» What is expected:
From the transcribed page text below, pick out each line that contains the string "sportive", treating uppercase and lowercase letters as distinct. Copy every such line.

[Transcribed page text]
########################################

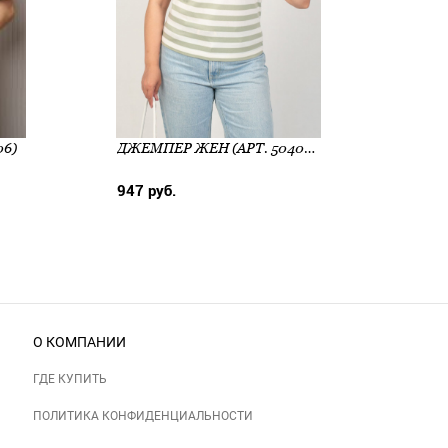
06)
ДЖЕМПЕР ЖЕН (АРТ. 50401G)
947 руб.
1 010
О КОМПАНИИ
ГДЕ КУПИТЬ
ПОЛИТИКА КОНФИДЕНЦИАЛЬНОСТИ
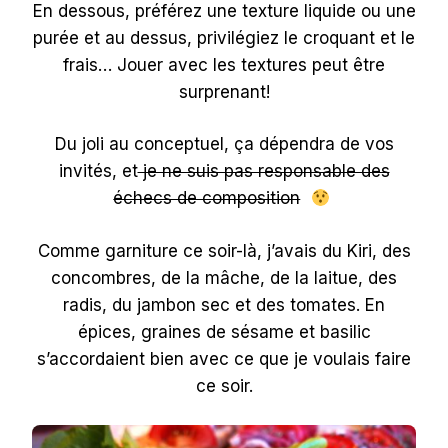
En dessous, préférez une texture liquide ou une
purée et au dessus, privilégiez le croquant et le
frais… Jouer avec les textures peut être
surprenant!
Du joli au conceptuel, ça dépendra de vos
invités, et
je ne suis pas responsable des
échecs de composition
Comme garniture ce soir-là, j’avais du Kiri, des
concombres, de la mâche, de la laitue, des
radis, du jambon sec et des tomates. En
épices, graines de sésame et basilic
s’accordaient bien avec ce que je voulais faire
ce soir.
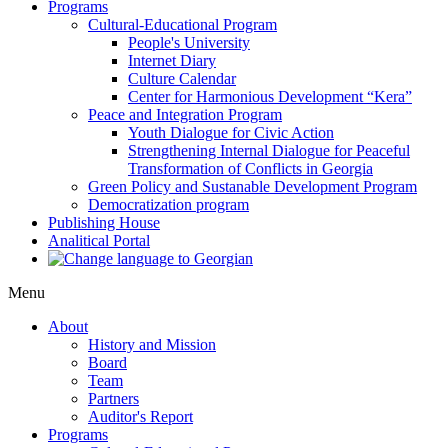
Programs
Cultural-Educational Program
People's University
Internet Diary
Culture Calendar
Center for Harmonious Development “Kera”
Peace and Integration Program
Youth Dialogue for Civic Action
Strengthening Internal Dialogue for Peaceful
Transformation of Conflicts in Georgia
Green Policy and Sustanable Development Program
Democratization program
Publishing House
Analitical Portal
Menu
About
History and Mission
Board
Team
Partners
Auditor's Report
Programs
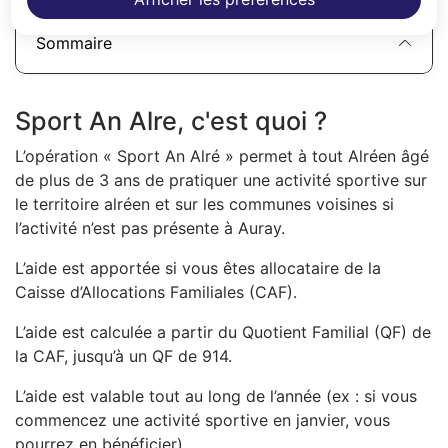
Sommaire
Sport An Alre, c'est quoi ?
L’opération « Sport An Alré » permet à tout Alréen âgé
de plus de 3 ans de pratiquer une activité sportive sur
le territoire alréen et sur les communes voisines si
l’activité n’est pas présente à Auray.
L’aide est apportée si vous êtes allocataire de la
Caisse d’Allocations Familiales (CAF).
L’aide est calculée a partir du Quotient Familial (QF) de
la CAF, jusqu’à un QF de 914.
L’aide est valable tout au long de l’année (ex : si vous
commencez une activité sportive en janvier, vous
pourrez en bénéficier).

########################################

» Your solution:
de plus de 3 ans de pratiquer une activité sportive sur
commencez une activité sportive en janvier, vous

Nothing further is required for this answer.